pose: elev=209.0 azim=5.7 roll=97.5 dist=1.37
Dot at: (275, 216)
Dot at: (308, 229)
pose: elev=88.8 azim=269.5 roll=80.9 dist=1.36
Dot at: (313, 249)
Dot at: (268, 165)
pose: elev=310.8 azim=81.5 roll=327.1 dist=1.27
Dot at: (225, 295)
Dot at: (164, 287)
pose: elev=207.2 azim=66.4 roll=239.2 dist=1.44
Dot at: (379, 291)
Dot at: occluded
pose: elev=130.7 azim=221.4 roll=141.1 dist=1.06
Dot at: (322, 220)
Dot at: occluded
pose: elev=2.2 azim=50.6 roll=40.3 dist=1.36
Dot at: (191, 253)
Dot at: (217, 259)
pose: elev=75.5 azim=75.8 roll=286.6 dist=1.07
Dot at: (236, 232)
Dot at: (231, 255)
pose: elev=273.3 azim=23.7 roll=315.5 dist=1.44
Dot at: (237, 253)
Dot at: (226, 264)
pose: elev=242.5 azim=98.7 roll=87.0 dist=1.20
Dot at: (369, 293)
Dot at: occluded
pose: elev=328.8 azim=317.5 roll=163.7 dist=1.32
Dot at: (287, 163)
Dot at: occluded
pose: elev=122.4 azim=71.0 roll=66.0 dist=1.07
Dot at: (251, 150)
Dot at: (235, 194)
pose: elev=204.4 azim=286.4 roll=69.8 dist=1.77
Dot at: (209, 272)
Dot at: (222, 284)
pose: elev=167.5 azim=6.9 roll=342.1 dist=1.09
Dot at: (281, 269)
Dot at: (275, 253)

====

-- Exercise aim --
Rewrite the rows above, replacing every "dist" with "distance" and leaving everything else unchanged.

-- Result for this task --
pose: elev=209.0 azim=5.7 roll=97.5 distance=1.37
Dot at: (275, 216)
Dot at: (308, 229)
pose: elev=88.8 azim=269.5 roll=80.9 distance=1.36
Dot at: (313, 249)
Dot at: (268, 165)
pose: elev=310.8 azim=81.5 roll=327.1 distance=1.27
Dot at: (225, 295)
Dot at: (164, 287)
pose: elev=207.2 azim=66.4 roll=239.2 distance=1.44
Dot at: (379, 291)
Dot at: occluded
pose: elev=130.7 azim=221.4 roll=141.1 distance=1.06
Dot at: (322, 220)
Dot at: occluded
pose: elev=2.2 azim=50.6 roll=40.3 distance=1.36
Dot at: (191, 253)
Dot at: (217, 259)
pose: elev=75.5 azim=75.8 roll=286.6 distance=1.07
Dot at: (236, 232)
Dot at: (231, 255)
pose: elev=273.3 azim=23.7 roll=315.5 distance=1.44
Dot at: (237, 253)
Dot at: (226, 264)
pose: elev=242.5 azim=98.7 roll=87.0 distance=1.20
Dot at: (369, 293)
Dot at: occluded
pose: elev=328.8 azim=317.5 roll=163.7 distance=1.32
Dot at: (287, 163)
Dot at: occluded
pose: elev=122.4 azim=71.0 roll=66.0 distance=1.07
Dot at: (251, 150)
Dot at: (235, 194)
pose: elev=204.4 azim=286.4 roll=69.8 distance=1.77
Dot at: (209, 272)
Dot at: (222, 284)
pose: elev=167.5 azim=6.9 roll=342.1 distance=1.09
Dot at: (281, 269)
Dot at: (275, 253)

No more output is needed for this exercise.